Knead lighdy for a few seconds to give a firm, smooth dough; do not overhandle the dough. Wrap in cling film or greaseproof paper and chill in the refrigerator for about 30 minutes.
To roll out the pastry, sprinkle a very little flour on a work surface and the rolling pin (not on the pastry) and roll out the dough evenly in one direction only, turning it occasionally. The usual thickness is 3 mm ( 1/8 inch). Do not pull or stretch the pastry.
Cal/25 G (1 OZ): 175
Variations
wholemeal pastry: Follow the recipe for Shortcrust Pastry, replacing half of the white flour with plain wholemeal flour. You may need a little extra water due to the absorbency of wholemeal flour.
nut pastry: Follow the recipe for Shortcrust Pastry, stirring in 40 g (1 1/2 oz) very finely chopped, shelled walnuts, cashew nuts, hazelnuts or almonds before adding the water.
cheese pastry: Follow the recipe for Shortcrust or Wholemeal Pastry, stirring in 125 g (4 oz) finely grated Cheddar or other hard cheese, or 45 ml (3 tbsp) freshly grated Parmesan cheese, and a pinch of mustard powder before adding the water.
sesame pastry: Follow the recipe for Shortcrust or Wholemeal Pastry, stirring in 40 g (1 1/2 oz) toasted sesame seeds before adding the water.
poppy seed pastry: Follow the recipe for Shortcrust or Wholemeal Pastry, stirring in 15 g (1/2 oz) poppy seeds before adding the water.
herb pastry: Follow the recipe for Shortcrust or Wholemeal Pastry, stirring in 45 ml (3 tbsp) chopped mixed herbs before adding the water.
olive pastry: Follow the recipe for Shortcrust or Wholemeal Pastry, stirring in 60 ml (4 tbsp) finely chopped stoned black olives before adding the water.
Note: Shortcrust pastry can be baked straight away, but it is better if allowed to ‘rest’ in the refrigerator for about 30 minutes before baking. Bake at 200°C (400°F) mark 6, except where otherwise specified, until lightly browned.
Using a Food Processor
A food processor makes shortcrust pastry very quickly and gives good results.
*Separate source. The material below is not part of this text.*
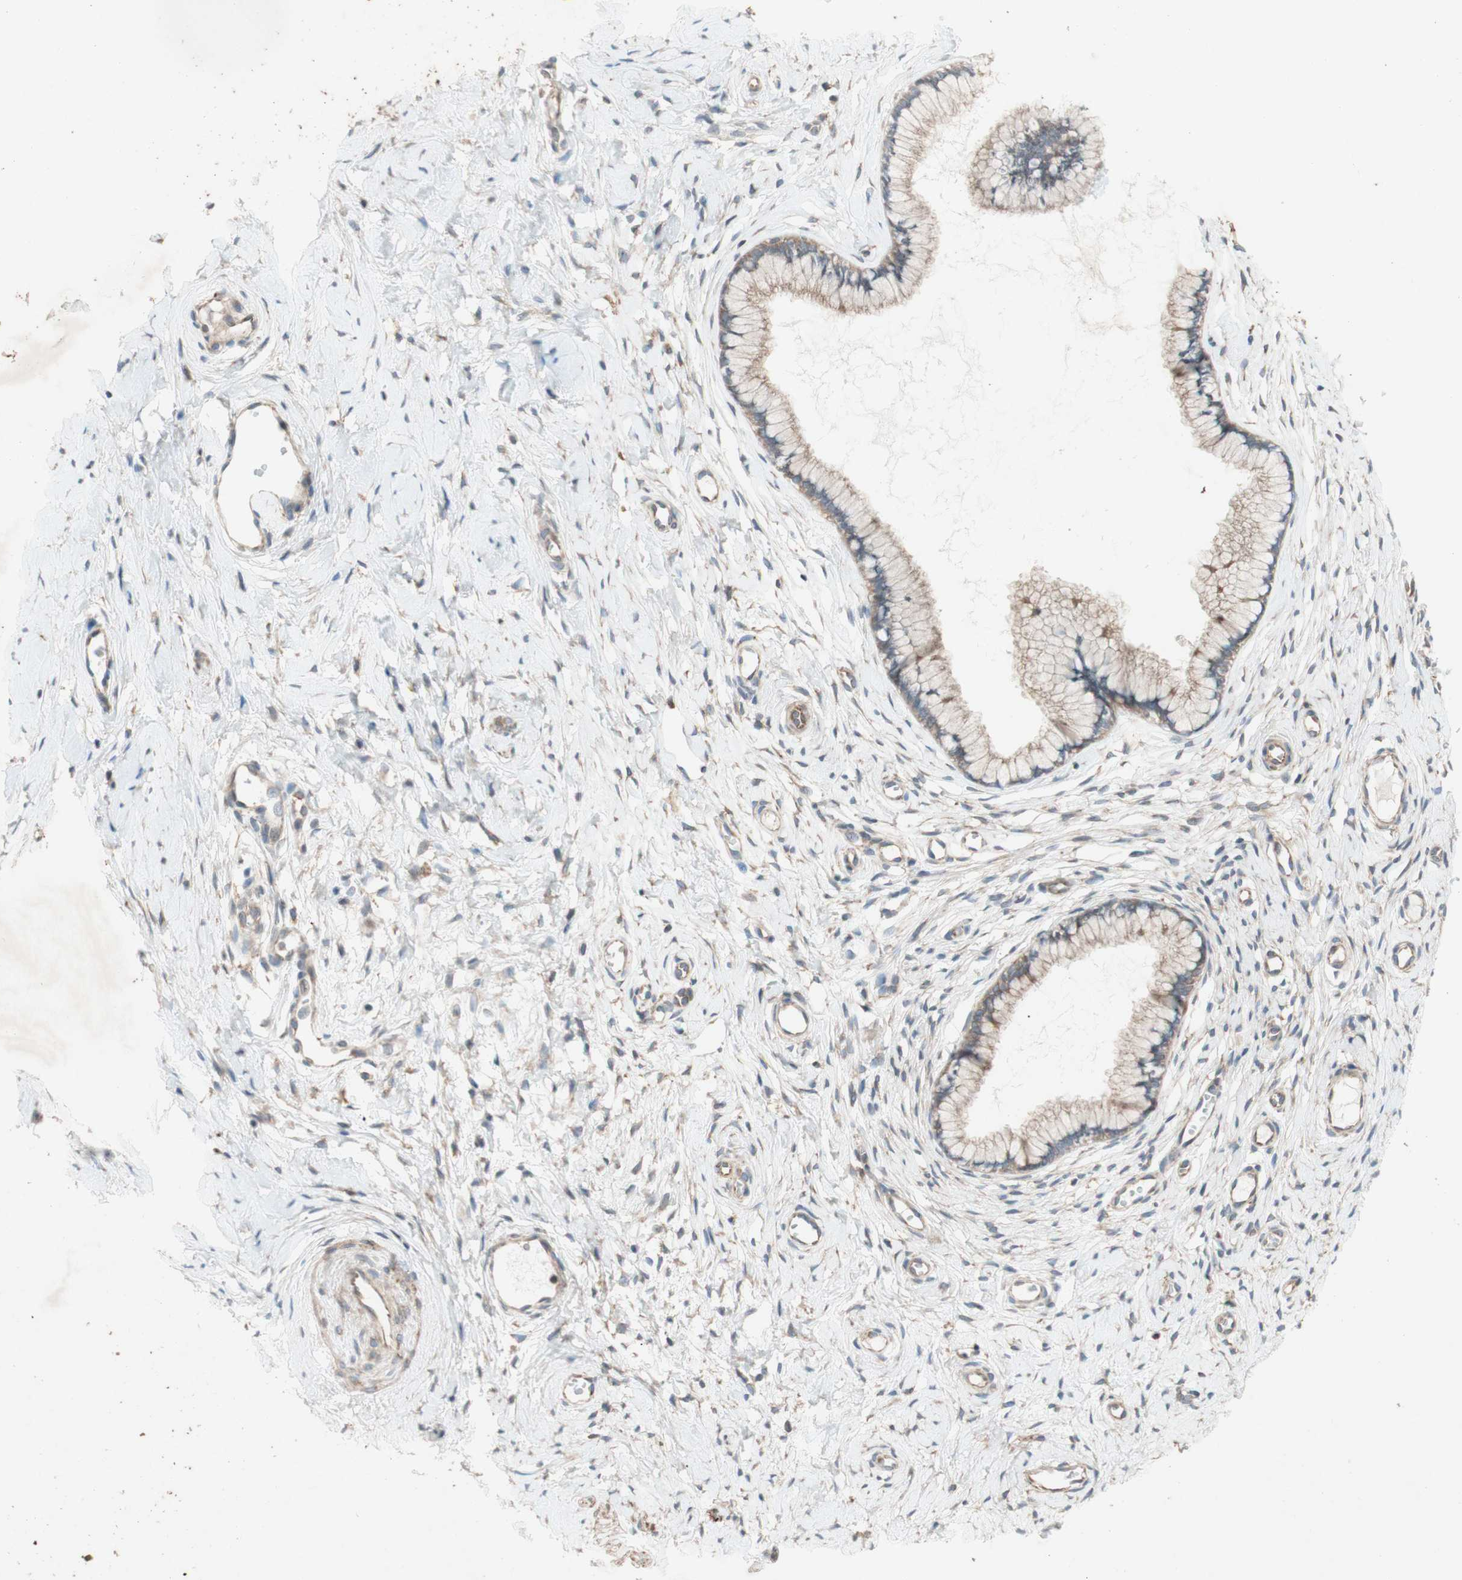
{"staining": {"intensity": "weak", "quantity": ">75%", "location": "cytoplasmic/membranous"}, "tissue": "cervix", "cell_type": "Glandular cells", "image_type": "normal", "snomed": [{"axis": "morphology", "description": "Normal tissue, NOS"}, {"axis": "topography", "description": "Cervix"}], "caption": "A high-resolution histopathology image shows immunohistochemistry (IHC) staining of normal cervix, which demonstrates weak cytoplasmic/membranous positivity in about >75% of glandular cells. The staining was performed using DAB (3,3'-diaminobenzidine) to visualize the protein expression in brown, while the nuclei were stained in blue with hematoxylin (Magnification: 20x).", "gene": "SOCS2", "patient": {"sex": "female", "age": 65}}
It is most important not to overmix the dough as a food processor works in seconds not minutes. For even ‘rubbing in’, turn the machine on in short bursts rather than let it run continuously. Never overload the processor bowl; if making a large quantity of pastry, make it in two batches.
Mix the flour and salt together in the bowl of the food processor. Add the fat to the flour. Mix for a few seconds until the mixture resembles fine breadcrumbs.
Add 45-60 ml (3-4 tbsp) chilled water through the funnel and process briefly until the mixture forms a smooth dough. Roll out and use as for shortcrust pastry.